San Diego-Raised Superstar Chef Brings New Meaning To Home Cooking
San Diego, CA - You've heard that you can't go home again? Watch elite chef Todd Allison prove the fallacy of that saying. Allison, whose kitchen artistry has inspired hosannas like "Marvelous flavor!" "What a creative menu" and "He relit the kitchen fire!" is coming home to San Diego. AND he's taking center stage as Anthology's new executive chef starting July 19.
This culinary veteran already has some major plans for the fine dining restaurant known as one of the top music clubs in America and as a restaurant where the music is a finely tuned as the music. He's up for the challenge. "I am about to test San Diego's palate," Chef Allison said. "I want to change the whole menu. I'm starting to plan and I'll see what I can get away with."
Mystery doesn't surround everything on the future menu though. Chef Allison will definitely wow Anthology diners with his signature Cranberry-Pistachio Pesto and his unusual use of Harissa spice, a chili paste made from the North African Piri Piri pepper. Foodies know this piquant pepper delivers a pleasant heat on the end of dishes.
Allison also plans to incorporate his favorite fish, Loup de Mer, which translates to "Wolf of the Sea," a perfect description for a dish that will have everyone howling in delight. But don't expect Allison to be a one-note chef. Like many of the musicians who grace the Anthology stage nightly, he plans to improvise freely. "I don't like getting stuck with a signature dish," Chef Allison said. "I want to have multi-use spices and pastes that you can use on a wide range of things. I've used harissa on chicken sandwiches and cheese plates and fish dishes. It goes with everything."
But Chef Allison isn't just shaking up things in the kitchen, he has a reputation for innovative cocktails as well.
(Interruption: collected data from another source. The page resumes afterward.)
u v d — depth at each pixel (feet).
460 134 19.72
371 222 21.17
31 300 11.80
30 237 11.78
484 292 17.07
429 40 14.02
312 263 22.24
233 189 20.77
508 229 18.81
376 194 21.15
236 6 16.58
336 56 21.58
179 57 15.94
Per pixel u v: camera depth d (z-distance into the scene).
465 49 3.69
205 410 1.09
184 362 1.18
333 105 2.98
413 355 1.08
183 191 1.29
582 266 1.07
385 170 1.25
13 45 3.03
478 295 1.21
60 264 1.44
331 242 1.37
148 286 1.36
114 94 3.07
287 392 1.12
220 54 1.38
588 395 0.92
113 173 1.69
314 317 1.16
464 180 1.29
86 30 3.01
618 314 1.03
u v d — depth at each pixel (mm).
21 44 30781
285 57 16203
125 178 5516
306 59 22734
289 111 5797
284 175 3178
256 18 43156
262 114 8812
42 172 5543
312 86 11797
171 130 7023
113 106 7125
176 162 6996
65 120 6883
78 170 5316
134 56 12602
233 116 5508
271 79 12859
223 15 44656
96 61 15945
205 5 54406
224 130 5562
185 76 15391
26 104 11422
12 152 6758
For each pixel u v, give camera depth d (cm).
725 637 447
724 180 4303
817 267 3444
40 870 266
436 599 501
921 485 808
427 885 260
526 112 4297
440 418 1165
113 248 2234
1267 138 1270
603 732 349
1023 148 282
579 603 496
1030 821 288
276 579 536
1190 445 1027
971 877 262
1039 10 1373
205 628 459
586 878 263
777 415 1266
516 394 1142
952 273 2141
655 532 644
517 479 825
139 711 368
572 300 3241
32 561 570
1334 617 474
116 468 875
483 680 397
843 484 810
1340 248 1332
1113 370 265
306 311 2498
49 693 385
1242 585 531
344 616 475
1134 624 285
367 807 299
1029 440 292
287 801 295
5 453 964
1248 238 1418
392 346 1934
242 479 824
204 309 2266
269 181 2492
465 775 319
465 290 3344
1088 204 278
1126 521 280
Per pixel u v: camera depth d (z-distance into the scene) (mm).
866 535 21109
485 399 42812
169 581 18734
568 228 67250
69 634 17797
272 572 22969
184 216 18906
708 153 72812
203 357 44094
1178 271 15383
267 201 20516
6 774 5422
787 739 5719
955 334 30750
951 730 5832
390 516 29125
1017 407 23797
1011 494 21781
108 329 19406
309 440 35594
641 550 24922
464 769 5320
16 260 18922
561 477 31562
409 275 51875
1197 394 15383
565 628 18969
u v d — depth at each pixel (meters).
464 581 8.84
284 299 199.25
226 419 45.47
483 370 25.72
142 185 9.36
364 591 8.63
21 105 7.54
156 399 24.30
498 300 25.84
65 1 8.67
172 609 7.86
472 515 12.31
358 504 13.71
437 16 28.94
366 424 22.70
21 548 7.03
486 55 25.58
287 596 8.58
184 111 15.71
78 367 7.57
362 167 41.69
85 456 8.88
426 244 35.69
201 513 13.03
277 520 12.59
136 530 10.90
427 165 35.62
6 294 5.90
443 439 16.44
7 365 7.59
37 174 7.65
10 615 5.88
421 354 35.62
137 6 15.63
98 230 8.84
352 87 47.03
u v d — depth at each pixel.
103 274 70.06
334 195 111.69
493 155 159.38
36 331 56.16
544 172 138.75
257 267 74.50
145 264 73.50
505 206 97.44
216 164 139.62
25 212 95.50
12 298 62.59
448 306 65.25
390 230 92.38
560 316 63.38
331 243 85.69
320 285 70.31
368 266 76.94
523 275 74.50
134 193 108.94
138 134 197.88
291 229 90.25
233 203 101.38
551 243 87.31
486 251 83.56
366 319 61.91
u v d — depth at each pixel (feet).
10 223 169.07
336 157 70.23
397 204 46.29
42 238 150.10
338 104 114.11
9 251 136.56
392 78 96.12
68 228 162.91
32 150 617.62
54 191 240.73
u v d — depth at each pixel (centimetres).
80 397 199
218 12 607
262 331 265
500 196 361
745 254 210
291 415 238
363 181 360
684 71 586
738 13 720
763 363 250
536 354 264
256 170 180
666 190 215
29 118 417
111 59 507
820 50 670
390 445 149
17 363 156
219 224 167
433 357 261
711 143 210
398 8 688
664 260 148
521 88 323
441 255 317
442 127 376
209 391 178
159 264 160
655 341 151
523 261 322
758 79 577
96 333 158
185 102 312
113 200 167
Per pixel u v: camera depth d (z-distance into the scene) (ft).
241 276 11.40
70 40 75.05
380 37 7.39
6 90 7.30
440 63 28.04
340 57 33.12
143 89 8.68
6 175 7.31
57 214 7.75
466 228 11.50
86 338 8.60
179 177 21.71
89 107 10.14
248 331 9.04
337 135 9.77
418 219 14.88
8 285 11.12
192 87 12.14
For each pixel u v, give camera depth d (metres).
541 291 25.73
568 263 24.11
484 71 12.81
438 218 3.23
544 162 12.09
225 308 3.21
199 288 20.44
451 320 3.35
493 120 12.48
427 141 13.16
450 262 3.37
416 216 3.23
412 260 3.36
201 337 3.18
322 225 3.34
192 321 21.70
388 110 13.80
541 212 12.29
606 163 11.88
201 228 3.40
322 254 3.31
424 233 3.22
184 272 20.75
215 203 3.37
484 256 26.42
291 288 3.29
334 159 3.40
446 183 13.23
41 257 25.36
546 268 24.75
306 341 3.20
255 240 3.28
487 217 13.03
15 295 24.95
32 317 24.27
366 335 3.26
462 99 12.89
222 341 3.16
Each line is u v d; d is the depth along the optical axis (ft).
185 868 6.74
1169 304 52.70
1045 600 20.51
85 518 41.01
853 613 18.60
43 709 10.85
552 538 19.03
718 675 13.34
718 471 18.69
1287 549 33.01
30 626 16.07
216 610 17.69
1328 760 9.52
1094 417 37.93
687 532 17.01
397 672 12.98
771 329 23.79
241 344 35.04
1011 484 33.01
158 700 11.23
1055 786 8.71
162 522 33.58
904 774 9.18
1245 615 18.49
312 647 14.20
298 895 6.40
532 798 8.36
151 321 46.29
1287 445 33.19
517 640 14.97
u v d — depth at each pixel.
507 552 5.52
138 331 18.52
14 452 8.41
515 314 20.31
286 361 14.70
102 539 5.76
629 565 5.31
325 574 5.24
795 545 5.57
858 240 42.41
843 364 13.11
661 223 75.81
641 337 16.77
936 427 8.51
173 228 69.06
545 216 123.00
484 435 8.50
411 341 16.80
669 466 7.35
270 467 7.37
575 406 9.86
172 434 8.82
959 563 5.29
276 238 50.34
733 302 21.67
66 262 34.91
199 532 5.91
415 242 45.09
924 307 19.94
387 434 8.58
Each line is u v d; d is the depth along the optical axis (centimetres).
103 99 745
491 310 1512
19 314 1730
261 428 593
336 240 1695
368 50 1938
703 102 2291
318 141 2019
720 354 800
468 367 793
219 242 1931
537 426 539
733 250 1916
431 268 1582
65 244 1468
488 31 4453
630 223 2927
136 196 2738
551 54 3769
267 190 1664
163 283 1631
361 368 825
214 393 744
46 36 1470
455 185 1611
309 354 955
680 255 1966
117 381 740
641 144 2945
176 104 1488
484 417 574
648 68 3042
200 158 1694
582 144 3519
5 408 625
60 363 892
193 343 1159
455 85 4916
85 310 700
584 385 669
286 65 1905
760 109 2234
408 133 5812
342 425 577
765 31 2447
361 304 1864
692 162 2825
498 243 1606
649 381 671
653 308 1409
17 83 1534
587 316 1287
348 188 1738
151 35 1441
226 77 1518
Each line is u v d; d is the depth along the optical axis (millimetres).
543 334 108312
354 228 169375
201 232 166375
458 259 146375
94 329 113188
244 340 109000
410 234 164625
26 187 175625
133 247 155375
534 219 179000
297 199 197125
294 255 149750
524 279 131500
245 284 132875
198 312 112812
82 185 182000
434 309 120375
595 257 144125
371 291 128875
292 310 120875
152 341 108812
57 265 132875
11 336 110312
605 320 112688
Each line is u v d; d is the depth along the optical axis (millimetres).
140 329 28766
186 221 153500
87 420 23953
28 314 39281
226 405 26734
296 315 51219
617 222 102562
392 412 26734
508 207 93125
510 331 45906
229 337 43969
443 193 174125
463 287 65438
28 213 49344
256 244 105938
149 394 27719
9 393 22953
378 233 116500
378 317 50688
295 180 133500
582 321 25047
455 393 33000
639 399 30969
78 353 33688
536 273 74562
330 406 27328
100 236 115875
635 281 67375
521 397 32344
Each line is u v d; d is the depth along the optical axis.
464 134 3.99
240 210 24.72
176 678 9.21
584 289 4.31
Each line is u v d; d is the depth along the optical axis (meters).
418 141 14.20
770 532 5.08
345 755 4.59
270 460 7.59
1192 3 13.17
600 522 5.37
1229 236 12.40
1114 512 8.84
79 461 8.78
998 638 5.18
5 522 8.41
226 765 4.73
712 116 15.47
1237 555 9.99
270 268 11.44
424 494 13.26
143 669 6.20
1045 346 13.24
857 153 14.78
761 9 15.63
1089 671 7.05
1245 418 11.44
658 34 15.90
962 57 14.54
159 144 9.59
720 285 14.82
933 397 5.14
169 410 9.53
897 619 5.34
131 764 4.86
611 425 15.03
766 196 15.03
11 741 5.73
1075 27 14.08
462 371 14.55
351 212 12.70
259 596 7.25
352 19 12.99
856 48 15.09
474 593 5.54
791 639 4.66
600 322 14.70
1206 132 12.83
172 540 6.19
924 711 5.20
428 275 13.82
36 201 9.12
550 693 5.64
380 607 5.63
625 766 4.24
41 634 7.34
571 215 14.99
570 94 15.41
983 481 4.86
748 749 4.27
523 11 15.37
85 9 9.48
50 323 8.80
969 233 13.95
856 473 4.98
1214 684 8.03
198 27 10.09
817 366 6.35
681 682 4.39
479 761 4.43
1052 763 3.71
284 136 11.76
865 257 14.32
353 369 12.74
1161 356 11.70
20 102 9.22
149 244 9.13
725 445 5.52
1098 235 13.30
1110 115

At his former restaurant, Checkers Hilton, Chef Allison experimented with truffle-infused rum and simple syrups mixed with peppers. Consequently, Chef Allison is bringing that same enthusiasm to Anthology's drink menu so diners are sure to sing his praises for his drinks as well as his dinners.
Some things are staying the same. Chef Allison will continue the cuisine standards of Anthology, especially in regards to the restaurant's sustainable, market-driven food focus and campaign to support local farmers and fishermen.
Anthology fits in with Chef Allison in more ways than one. When he's not composing culinary masterpieces, this lifelong music fan loves playing the piano, drums and guitar. Even more important: This award-winning California chef is like his menu, locally raised. He spent his childhood on the beaches and back roads of Coronado. When he grew older, he moved to Scottsdale to pursue his education at that city's branch of the Culinary Le Cordon Bleu. While attending school, he worked as Tournant Chef at Mary Elaine's at The Phonecian Resort and Spa where he won multiple honors including, the Mobile 5-Star, Triple A 5-Diamond and the Grand Wine Spectator awards. After that, Chef Allison took his position of leadership as Sous Chef at Aqua at St. Regis Monarch Beach in Dana Point. Two years later, he moved to Laguna Beach to work as Chef de Cuisine at Bollinger's before his latest gig as Executive Chef at Checkers.